Overwatch's Wrecking Ball uses a grapple that behaves more like a heavy physics object on a rope. The player has to think carefully about speed, angle, and attachment point, and aiming the hook at speed is itself a challenge. Swinging also connects directly to combat because momentum can damage enemies.
A Story About My Uncle uses a magnetic glove that pulls the player toward objects, then lets them release and keep the momentum. Limited midair grapples make route planning important. The Free Ones offers another variation, where the player latches onto wooden panels, pulls inward, then detaches to launch forward.
Spider-Man still has to protect the fantasy
Not every harder grappling idea would fit Spider-Man. The character does not have a small number of webs that recharge on landing. New York is a dense city, not a wasteland with rare grapple points. Peter Parker is agile and experienced, not a heavy metal ball.
Breaking those facts would damage the fantasy the game is trying to sell.
Still, the web-swinging could have been more technical while preserving the character. Other Spider-Man games have experimented with ideas in that direction. One used separate shoulder buttons for left- and right-hand webs. Another pulled Spider-Man closer to the building he attached to, encouraging a side-to-side rhythm to stay centered in the street.

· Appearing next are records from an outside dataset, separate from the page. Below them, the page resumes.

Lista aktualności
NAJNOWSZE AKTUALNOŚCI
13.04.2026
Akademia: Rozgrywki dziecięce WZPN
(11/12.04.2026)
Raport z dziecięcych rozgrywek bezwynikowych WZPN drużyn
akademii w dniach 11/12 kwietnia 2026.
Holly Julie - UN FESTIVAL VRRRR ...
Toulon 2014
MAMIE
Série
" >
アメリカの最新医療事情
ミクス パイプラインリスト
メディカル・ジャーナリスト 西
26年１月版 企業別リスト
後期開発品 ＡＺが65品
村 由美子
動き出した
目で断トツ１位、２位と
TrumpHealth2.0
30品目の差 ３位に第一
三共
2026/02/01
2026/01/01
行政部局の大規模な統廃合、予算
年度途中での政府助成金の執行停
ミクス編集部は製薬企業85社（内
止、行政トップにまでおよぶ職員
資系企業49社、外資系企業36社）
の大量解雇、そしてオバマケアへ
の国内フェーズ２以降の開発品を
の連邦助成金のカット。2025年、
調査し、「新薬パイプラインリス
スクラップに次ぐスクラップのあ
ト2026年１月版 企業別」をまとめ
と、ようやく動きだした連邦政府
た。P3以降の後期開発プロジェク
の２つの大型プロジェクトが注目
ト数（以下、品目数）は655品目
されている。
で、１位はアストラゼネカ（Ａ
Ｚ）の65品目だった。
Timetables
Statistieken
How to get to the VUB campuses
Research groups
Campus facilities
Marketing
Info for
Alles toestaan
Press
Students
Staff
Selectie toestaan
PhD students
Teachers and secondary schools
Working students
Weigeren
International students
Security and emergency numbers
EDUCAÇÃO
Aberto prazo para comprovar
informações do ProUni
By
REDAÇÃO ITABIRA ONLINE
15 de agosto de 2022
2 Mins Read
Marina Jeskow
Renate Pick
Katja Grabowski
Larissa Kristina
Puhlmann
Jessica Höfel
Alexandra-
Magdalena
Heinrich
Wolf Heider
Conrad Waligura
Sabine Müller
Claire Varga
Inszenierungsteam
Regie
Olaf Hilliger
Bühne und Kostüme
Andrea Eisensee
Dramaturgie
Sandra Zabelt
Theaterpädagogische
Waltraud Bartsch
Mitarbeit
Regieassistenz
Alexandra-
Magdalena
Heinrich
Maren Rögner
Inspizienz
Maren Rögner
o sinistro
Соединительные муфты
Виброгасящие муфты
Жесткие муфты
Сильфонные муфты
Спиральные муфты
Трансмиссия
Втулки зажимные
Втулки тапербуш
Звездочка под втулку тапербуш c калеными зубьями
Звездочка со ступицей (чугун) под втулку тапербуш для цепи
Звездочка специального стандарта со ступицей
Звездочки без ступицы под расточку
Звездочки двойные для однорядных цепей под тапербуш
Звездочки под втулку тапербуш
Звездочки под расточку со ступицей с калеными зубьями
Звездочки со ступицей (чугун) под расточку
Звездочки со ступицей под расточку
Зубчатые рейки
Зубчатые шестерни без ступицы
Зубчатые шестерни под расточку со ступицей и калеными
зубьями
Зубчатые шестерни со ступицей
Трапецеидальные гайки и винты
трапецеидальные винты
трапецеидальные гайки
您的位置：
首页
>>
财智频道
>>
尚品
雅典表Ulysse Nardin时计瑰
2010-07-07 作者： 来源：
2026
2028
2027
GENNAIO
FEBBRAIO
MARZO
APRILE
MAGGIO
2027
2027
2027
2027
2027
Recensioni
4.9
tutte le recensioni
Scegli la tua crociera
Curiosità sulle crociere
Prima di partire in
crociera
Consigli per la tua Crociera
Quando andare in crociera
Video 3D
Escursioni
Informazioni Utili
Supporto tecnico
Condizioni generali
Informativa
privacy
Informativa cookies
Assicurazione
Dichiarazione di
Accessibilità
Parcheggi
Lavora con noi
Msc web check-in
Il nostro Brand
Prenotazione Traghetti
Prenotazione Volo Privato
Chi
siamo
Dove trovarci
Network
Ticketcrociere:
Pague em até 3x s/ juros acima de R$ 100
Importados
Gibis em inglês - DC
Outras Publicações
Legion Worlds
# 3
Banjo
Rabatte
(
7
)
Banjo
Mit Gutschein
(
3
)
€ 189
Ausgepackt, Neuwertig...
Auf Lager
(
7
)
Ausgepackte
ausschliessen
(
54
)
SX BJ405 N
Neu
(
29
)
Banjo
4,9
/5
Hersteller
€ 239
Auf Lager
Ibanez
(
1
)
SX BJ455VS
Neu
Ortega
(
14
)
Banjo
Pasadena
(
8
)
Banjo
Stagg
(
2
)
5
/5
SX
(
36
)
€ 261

The game also could have integrated swinging and combat more often, closer to the way Sunset Overdrive encourages fighting while bouncing off cars and grinding on power cables.

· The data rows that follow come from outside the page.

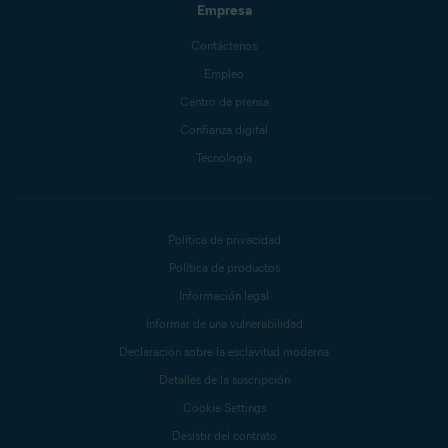
Empresa
Contáctenos
Empleo
Centro de prensa
Confianza digital
Tecnología
Política de privacidad
Política de productos
Información legal
Informar de una vulnerabilidad
Declaración sobre la esclavitud moderna
Detalles de la suscripción
Cookie Settings
Desistir del contrato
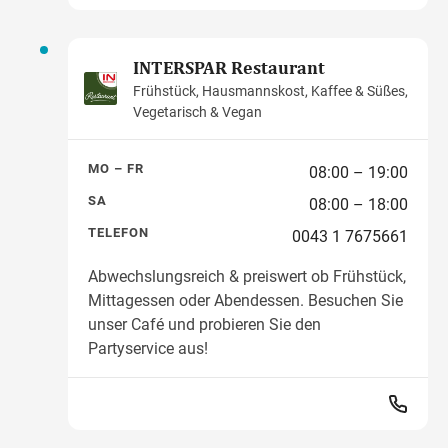
INTERSPAR Restaurant
Frühstück, Hausmannskost, Kaffee & Süßes,
Vegetarisch & Vegan
MO – FR
08:00 – 19:00
SA
08:00 – 18:00
TELEFON
0043 1 7675661
Abwechslungsreich & preiswert ob Frühstück,
Mittagessen oder Abendessen. Besuchen Sie
unser Café und probieren Sie den
Partyservice aus!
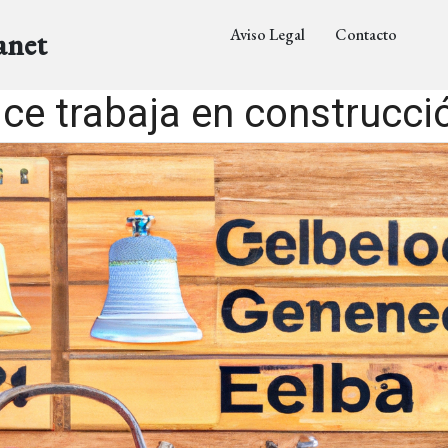
Aviso Legal
Contacto
anet
ce trabaja en construcció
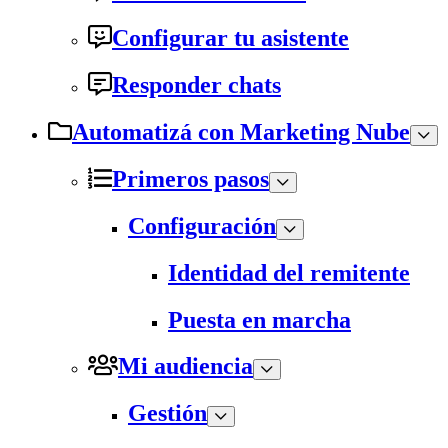
Configurar tu asistente
Responder chats
Automatizá con Marketing Nube
Primeros pasos
Configuración
Identidad del remitente
Puesta en marcha
Mi audiencia
Gestión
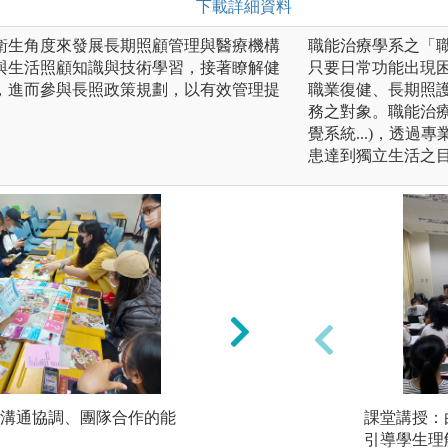
下載詳細資料
衛生角度來發展長期照顧管理與醫療機構
職能治療學系之「
與生活照顧知識與技術學習，接著瞭解健
只要日常功能出現
，進而參與長照政策規劃，以有效管理提
職業復健、長期照護
務之對象。職能治
覺系統...)，透
患達到獨立生活之
溝通協調、團隊合作的能
問題導向學習(PB
課堂講授：
分析與自我解決問
引導學生理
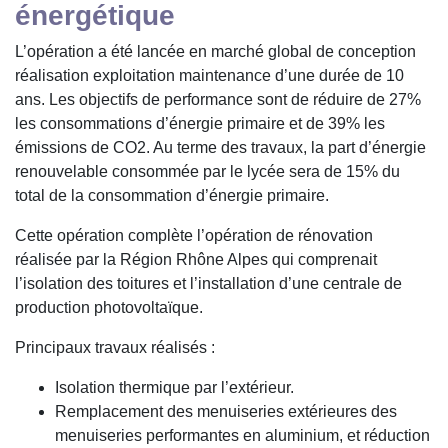
énergétique
L’opération a été lancée en marché global de conception
réalisation exploitation maintenance d’une durée de 10
ans. Les objectifs de performance sont de réduire de 27%
les consommations d’énergie primaire et de 39% les
émissions de CO2. Au terme des travaux, la part d’énergie
renouvelable consommée par le lycée sera de 15% du
total de la consommation d’énergie primaire.
Cette opération complète l’opération de rénovation
réalisée par la Région Rhône Alpes qui comprenait
l’isolation des toitures et l’installation d’une centrale de
production photovoltaïque.
Principaux travaux réalisés :
Isolation thermique par l’extérieur.
Remplacement des menuiseries extérieures des
menuiseries performantes en aluminium, et réduction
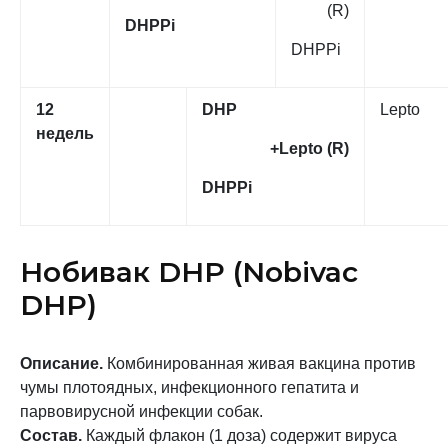
(R)
DHPPi
DHPPi
12
DHP
Lepto
недель
+Lepto (R)
DHPPi
Нобивак DHP (Nobivac
DHP)
Описание.
Комбинированная живая вакцина против
чумы плотоядных, инфекционного гепатита и
парвовирусной инфекции собак.
Состав.
Каждый флакон (1 доза) содержит вируса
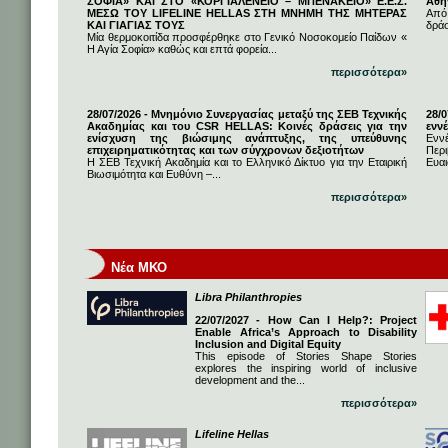
ΣΟΦΙΑ» ΚΑΙ ΣΤΟ «ΚΟΡΓΙΑΛΕΝΕΙΟ – ΜΠΕΝΑΚΕΙΟ» Ε.Ε.Σ.
Αθή
ΜΕΣΩ ΤΟΥ LIFELINE HELLAS ΣΤΗ ΜΝΗΜΗ ΤΗΣ ΜΗΤΕΡΑΣ
Από
ΚΑΙ ΓΙΑΓΙΑΣ ΤΟΥΣ
δρά
Μία θερμοκοιτίδα προσφέρθηκε στο Γενικό Νοσοκομείο Παίδων «
Η Αγία Σοφία» καθώς και επτά φορεία...
περισσότερα»
28/07/2026 - Μνημόνιο Συνεργασίας μεταξύ της ΣΕΒ Τεχνικής
28/
Ακαδημίας και του CSR HELLAS: Κοινές δράσεις για την
εννέ
ενίσχυση της βιώσιμης ανάπτυξης, της υπεύθυνης
Ενν
επιχειρηματικότητας και των σύγχρονων δεξιοτήτων
Πε
Η ΣΕΒ Τεχνική Ακαδημία και το Ελληνικό Δίκτυο για την Εταιρική
Ευαι
Βιωσιμότητα και Ευθύνη –...
περισσότερα»
Νέα ΜΚΟ
Libra Philanthropies
22/07/2027 - How Can I Help?: Project
Enable Africa’s Approach to Disability
Inclusion and Digital Equity
This episode of Stories Shape Stories
explores the inspiring world of inclusive
development and the...
περισσότερα»
Lifeline Hellas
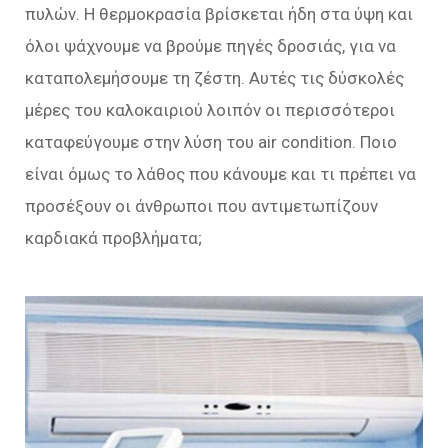
πυλών. Η θερμοκρασία βρίσκεται ήδη στα ύψη και
όλοι ψάχνουμε να βρούμε πηγές δροσιάς, για να
καταπολεμήσουμε τη ζέστη. Αυτές τις δύσκολές
μέρες του καλοκαιριού λοιπόν οι περισσότεροι
καταφεύγουμε στην λύση του air condition. Ποιο
είναι όμως το λάθος που κάνουμε και τι πρέπει να
προσέξουν οι άνθρωποι που αντιμετωπίζουν
καρδιακά προβλήματα;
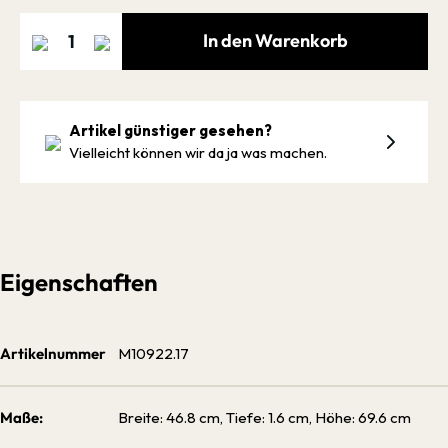
In den Warenkorb
Artikel günstiger gesehen?
Vielleicht können wir da ja was machen.
Eigenschaften
Artikelnummer
M10922.17
Maße:
Breite: 46.8 cm, Tiefe: 1.6 cm, Höhe: 69.6 cm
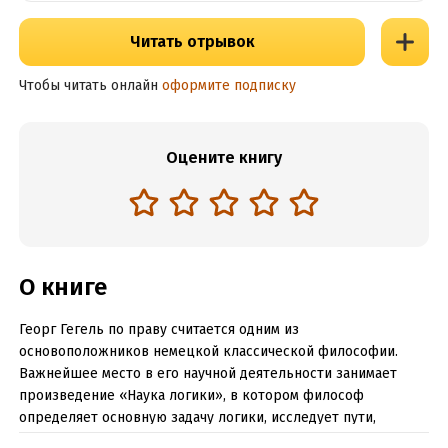
Читать отрывок
Чтобы читать онлайн
оформите подписку
Оцените книгу
О книге
Георг Гегель по праву считается одним из
основоположников немецкой классической философии.
Важнейшее место в его научной деятельности занимает
произведение «Наука логики», в котором философ
определяет основную задачу логики, исследует пути,
ведущие к истине, а также развитие этих путей. В первый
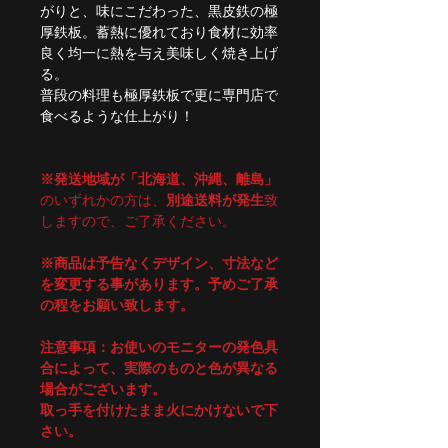
がりと、味にこだわった、黒皮鉄の極
厚鉄板。蓄熱に優れており食材に効率
良く均一に熱を与え美味しく焼き上げ
る。
普段の料理も極厚鉄板で更に専門店で
食べるような仕上がり！
※発送地域が「北海道、沖縄、離島」
のいずれかの方は、
別途送料が発生
致
しますので、ご了承ください。
※商品は予告なくデザイン、寸法など
を変更する事があります。予めご了承
の程をお願い致します。
注意事項：お使いのモニターの発色具
合によって、実際のものと色が異なる
場合がございます。
取っ手を付けたまま火にかけないで下
さい。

Optional mastery is the compromise
The final question is how much work players want to do to fulfill a fantasy. Web-swinging could have been as mechanically deep as keeping a combo alive in Tony Hawk's, chaining jumps and hat throws in Mario Odyssey, or speed-running through Mirror's Edge.
But the design clearly prioritizes momentum and flow. The game avoids face-plants and hard stops because this Spider-Man has spent years refining his traversal. Running up a wall after a collision supports that fiction.
The more technical side is mostly saved for optional challenges: bomb diffuser routes, drone chases, time medals, and side activities where the player can learn a route, steer around buildings, chain different moves, and chase a gold result.
Those challenges can expose some weaknesses, such as finicky physics, point-launching being faster than ordinary swinging, and a lower skill ceiling than some other traversal games. But they also show the tradeoff clearly.
Most players buying a Spider-Man game probably want to feel like Spider-Man the second they start swinging. A deeper system might be more rewarding, but an effortless one delivers the fantasy immediately.